LA FOGATA DE SAN PEDRO Y SAN PABLO EN RANCUL...
La fogata fue organizada por los grupos de catequesis, prejuveniles y jóvenes de la iglesia San José.
Cada 29 de junio, después de haber recolectado y acarreado durante semanas toda clase de elementos combustibles, llega el momento culminante: los pibes de cada barrio encienden sus «fogaratas».
No se trata de simples fogatas, como las que hacen quienes están de campamento, o cualquiera que quiere quemar hojas o simplemente entrar en calor. La «fogarata» es un rito religioso y conserva ese carácter aun cuando quienes la preparan, la encienden y la disfrutan en esa noche mágica, ignoren lo que en ese día se conmemora y celebra.
Para los cristianos, el 29 de junio es la fiesta de San Pedro y San Pablo, el primer Papa y el gran Apóstol de los Gentiles. Según la tradición, ambos fueron ejecutados alrededor del año 67, por orden de Nerón. Pedro fue crucificado cabeza abajo según su deseo, por considerarse indigno morir como su maestro. Pablo fue conducido a Ostia, y allí fue decapitado.
Ahora bien, en la religiosidad popular, los elementos de la naturaleza (el agua, el árbol, las flores, el fuego), son signos de otra realidad trascendente e inefable. El simbolismo del fuego –concretamente- tiene siempre un trasfondo religioso: expía el demonismo de las brujas, ahuyenta los malos espíritus, conmemora acontecimientos sagrados...
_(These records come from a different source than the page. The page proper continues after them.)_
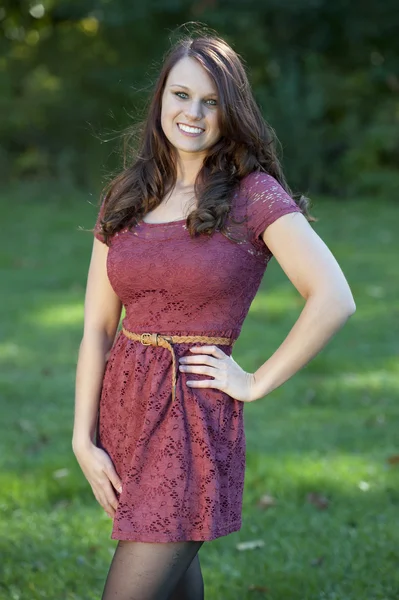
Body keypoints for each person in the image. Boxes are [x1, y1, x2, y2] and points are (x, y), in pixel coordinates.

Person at [72, 30, 356, 600]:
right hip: (125, 412)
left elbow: (334, 296)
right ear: (160, 101)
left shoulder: (255, 196)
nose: (193, 113)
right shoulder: (126, 195)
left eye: (211, 101)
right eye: (180, 95)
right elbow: (98, 327)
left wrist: (252, 380)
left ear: (232, 112)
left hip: (192, 418)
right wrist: (83, 438)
Esa reverencia instintiva hacia los acontecimientos de la naturaleza, propia de la religiosidad humana, ha inspirado los rituales de cambio de estación, en los solsticios y en los equinoccios. Así, al comienzo del invierno del hemisferio norte, se hacían desde la antigüedad fuegos nocturnos para intentar devolver su fuerza a un sol que día a día se mostraba más débil. Ahora bien, los cultos populares son propicios para el sincretismo. Por otra parte, el cristianismo dentro de su conmemoración anual de acontecimientos religiosos y salvíficos, integra también elementos populares y ritos de naturaleza cósmica. Por ello, el ritual cristiano asume esta antigua tradición, y en la noche más larga enciende la máxima luz de esperanza para los hombres: el nacimiento de Jesús, la Nochebuena.
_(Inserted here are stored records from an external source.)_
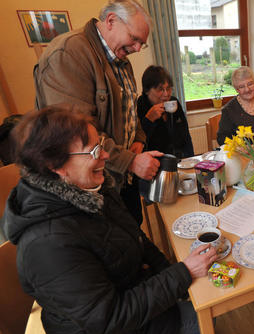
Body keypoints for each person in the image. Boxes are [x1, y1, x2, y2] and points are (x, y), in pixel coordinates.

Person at [3, 105, 218, 334]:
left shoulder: (92, 189)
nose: (105, 155)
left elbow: (137, 239)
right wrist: (182, 274)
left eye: (102, 146)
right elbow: (109, 319)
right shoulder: (47, 244)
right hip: (117, 327)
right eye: (94, 151)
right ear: (56, 166)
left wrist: (179, 277)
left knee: (206, 308)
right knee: (207, 323)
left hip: (137, 303)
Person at [33, 0, 161, 223]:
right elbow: (76, 135)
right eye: (135, 39)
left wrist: (139, 138)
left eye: (143, 43)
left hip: (120, 174)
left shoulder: (120, 59)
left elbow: (130, 107)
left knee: (132, 233)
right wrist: (129, 161)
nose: (138, 48)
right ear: (111, 21)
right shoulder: (68, 54)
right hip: (91, 184)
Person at [137, 65, 194, 159]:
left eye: (168, 88)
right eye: (160, 89)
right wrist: (148, 120)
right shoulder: (139, 106)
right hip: (154, 165)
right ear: (147, 90)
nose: (166, 94)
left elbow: (186, 137)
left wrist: (190, 160)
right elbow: (140, 144)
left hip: (179, 161)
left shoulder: (174, 103)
Con el retorno de la primavera, en la Pascua florida, la vida vuelve a renacer; y en el primer domingo de luna llena de cada primavera boreal, los cristianos celebramos la victoria definitiva de Cristo ante la muerte: el domingo de Resurrección. Los días se van haciendo más largos, se desarrolla la vida de plantas y animales, y en la noche de San Juan (el solsticio de verano del hemisferio norte), se encienden fogatas de fiesta a la puesta del sol y hasta su nueva salida, para abolir para siempre la oscuridad.
Según la creencia popular -de corte pagano- en estas noches mágicas se produce la comunicación entre el mundo profano y el mundo sagrado. Desde nuestra duración temporal, una transitoria brecha nos permite comunicarnos con lo trascendente. Este hecho se manifiesta además en humildes milagros: confraternizan ricos con pobres, se comparte la cena con desconocidos, las niñas sueñan con quien ha de desposarlas, y las viejas enseñan los ritos que curan el mal de ojo y el empacho, cuyo poder efectivo sólo entonces puede transmitirse.
La ceremonia del encendido se vincula también con otros rituales aprendidos en las novelas o en el cine. Hordas de muchachitos disfrazados irrumpen por una calle lateral portando antorchas encendidas, rodean la pira y la encienden por todos sus costados. Después sigue la tertulia familiar: chicos y grandes rodean el fuego, encienden cohetes, bengalas y cañitas voladoras, y -a veces- asan comida en el fuego.
Esta fiesta pagana y religiosa, que sigue vigente en los barrios y en el interior, es para muchos una tradición querida que enlaza con la sacralidad tan primitiva como auténtica del ritual del fuego; en definitiva, expresa el anhelo de trascendencia que -a veces sin sospecharlo- tenemos todos los hombres.